Reproduce every line of text in the rows below verbatim, omitting the picture markers.

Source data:
════════

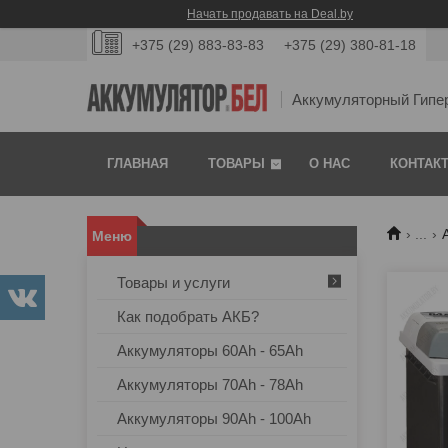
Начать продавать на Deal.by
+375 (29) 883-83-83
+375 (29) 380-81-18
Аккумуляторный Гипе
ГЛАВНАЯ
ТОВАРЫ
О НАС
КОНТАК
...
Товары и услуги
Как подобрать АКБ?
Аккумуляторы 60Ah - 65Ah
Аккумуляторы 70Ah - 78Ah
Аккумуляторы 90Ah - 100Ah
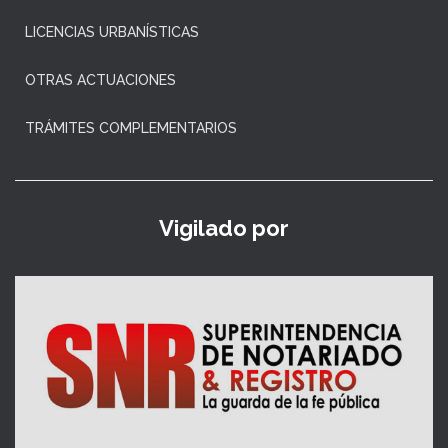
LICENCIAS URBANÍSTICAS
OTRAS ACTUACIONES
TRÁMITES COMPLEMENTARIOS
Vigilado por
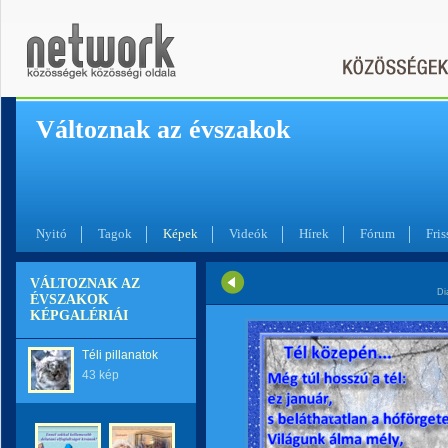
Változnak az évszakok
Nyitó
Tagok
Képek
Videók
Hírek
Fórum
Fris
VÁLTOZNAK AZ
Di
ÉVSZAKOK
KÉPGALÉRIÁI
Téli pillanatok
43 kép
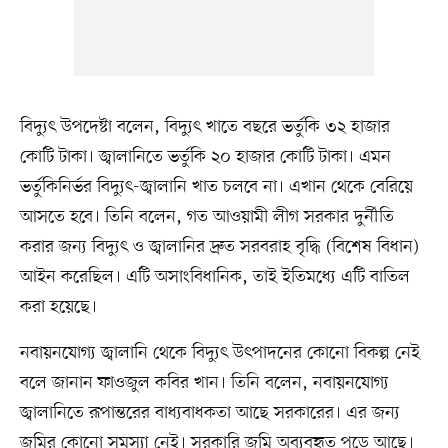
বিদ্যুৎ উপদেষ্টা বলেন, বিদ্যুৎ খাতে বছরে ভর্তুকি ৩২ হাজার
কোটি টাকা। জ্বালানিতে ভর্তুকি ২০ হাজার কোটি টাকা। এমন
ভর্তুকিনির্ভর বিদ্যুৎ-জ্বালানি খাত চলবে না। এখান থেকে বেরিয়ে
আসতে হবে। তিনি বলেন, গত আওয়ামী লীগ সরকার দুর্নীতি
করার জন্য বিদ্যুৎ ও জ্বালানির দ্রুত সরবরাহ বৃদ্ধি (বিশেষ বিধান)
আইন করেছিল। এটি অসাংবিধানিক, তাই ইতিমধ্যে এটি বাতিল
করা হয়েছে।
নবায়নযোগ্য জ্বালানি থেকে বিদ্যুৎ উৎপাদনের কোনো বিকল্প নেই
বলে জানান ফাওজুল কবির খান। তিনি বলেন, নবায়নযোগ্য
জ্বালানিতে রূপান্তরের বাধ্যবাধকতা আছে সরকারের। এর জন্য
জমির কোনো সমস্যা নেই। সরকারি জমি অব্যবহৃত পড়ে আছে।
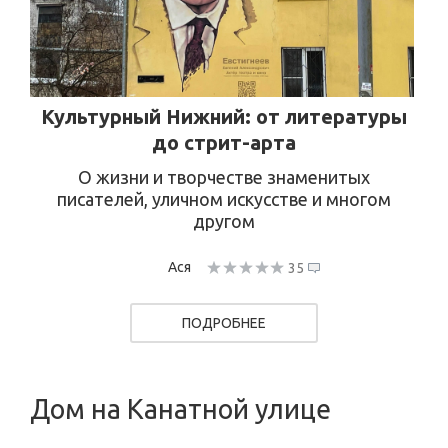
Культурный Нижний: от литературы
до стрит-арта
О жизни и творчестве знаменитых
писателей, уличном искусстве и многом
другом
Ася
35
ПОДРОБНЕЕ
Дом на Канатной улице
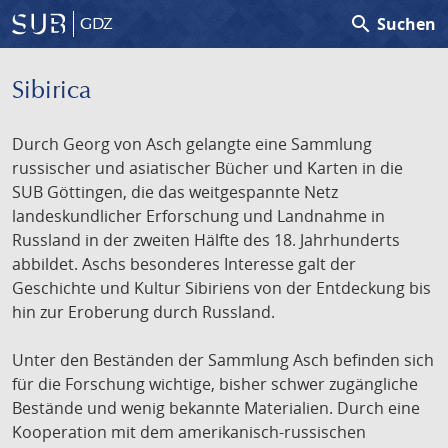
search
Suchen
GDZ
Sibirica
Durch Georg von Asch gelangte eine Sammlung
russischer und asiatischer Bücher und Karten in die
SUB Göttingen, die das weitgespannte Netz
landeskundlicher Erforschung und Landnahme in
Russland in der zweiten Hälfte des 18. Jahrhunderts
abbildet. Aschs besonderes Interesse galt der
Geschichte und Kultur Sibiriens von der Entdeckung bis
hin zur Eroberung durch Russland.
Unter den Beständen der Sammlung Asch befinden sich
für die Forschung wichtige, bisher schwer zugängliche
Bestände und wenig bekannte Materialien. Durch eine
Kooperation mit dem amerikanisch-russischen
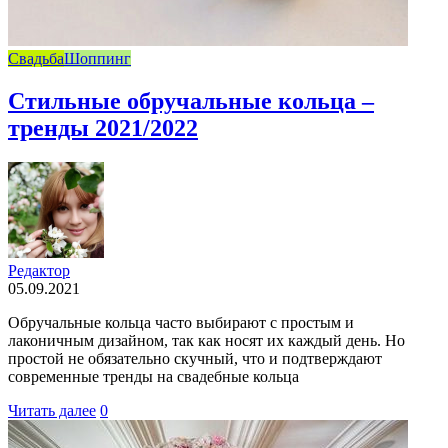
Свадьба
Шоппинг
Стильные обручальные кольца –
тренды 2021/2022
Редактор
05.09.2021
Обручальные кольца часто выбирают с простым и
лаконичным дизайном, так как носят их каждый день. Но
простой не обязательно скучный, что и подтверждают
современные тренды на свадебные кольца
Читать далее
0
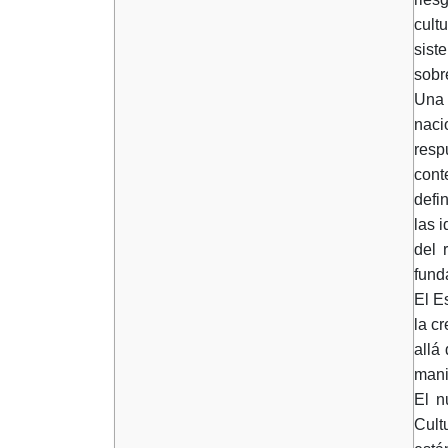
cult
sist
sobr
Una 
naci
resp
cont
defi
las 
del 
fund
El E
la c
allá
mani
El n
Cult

════════

*Answer for the task*
Начать продавать на Deal.by
+375 (29) 883-83-83
+375 (29) 380-81-18
Аккумуляторный Гипе
ГЛАВНАЯ
ТОВАРЫ
О НАС
КОНТАК
...
Товары и услуги
Как подобрать АКБ?
Аккумуляторы 60Ah - 65Ah
Аккумуляторы 70Ah - 78Ah
Аккумуляторы 90Ah - 100Ah
LICENCIAS URBANÍSTICAS
OTRAS ACTUACIONES
TRÁMITES COMPLEMENTARIOS
Vigilado por
Változnak az évszakok
Nyitó
Tagok
Képek
Videók
Hírek
Fórum
Fris
VÁLTOZNAK AZ
Di
ÉVSZAKOK
KÉPGALÉRIÁI
Téli pillanatok
43 kép
বিদ্যুৎ উপদেষ্টা বলেন, বিদ্যুৎ খাতে বছরে ভর্তুকি ৩২ হাজার
কোটি টাকা। জ্বালানিতে ভর্তুকি ২০ হাজার কোটি টাকা। এমন
ভর্তুকিনির্ভর বিদ্যুৎ-জ্বালানি খাত চলবে না। এখান থেকে বেরিয়ে
আসতে হবে। তিনি বলেন, গত আওয়ামী লীগ সরকার দুর্নীতি
করার জন্য বিদ্যুৎ ও জ্বালানির দ্রুত সরবরাহ বৃদ্ধি (বিশেষ বিধান)
আইন করেছিল। এটি অসাংবিধানিক, তাই ইতিমধ্যে এটি বাতিল
করা হয়েছে।
নবায়নযোগ্য জ্বালানি থেকে বিদ্যুৎ উৎপাদনের কোনো বিকল্প নেই
বলে জানান ফাওজুল কবির খান। তিনি বলেন, নবায়নযোগ্য
জ্বালানিতে রূপান্তরের বাধ্যবাধকতা আছে সরকারের। এর জন্য
জমির কোনো সমস্যা নেই। সরকারি জমি অব্যবহৃত পড়ে আছে।
Культурный Нижний: от литературы
до стрит-арта
О жизни и творчестве знаменитых
писателей, уличном искусстве и многом
другом
Ася
35
ПОДРОБНЕЕ
Дом на Канатной улице
search
Suchen
GDZ
Sibirica
Durch Georg von Asch gelangte eine Sammlung
russischer und asiatischer Bücher und Karten in die
SUB Göttingen, die das weitgespannte Netz
landeskundlicher Erforschung und Landnahme in
Russland in der zweiten Hälfte des 18. Jahrhunderts
abbildet. Aschs besonderes Interesse galt der
Geschichte und Kultur Sibiriens von der Entdeckung bis
hin zur Eroberung durch Russland.
Unter den Beständen der Sammlung Asch befinden sich
für die Forschung wichtige, bisher schwer zugängliche
Bestände und wenig bekannte Materialien. Durch eine
Kooperation mit dem amerikanisch-russischen
Свадьба
Шоппинг
Стильные обручальные кольца –
тренды 2021/2022
Редактор
05.09.2021
Обручальные кольца часто выбирают с простым и
лаконичным дизайном, так как носят их каждый день. Но
простой не обязательно скучный, что и подтверждают
современные тренды на свадебные кольца
Читать далее
0
cult
sist
sobr
Una 
naci
resp
cont
defi
las 
del 
fund
El E
la c
allá
mani
El n
Cult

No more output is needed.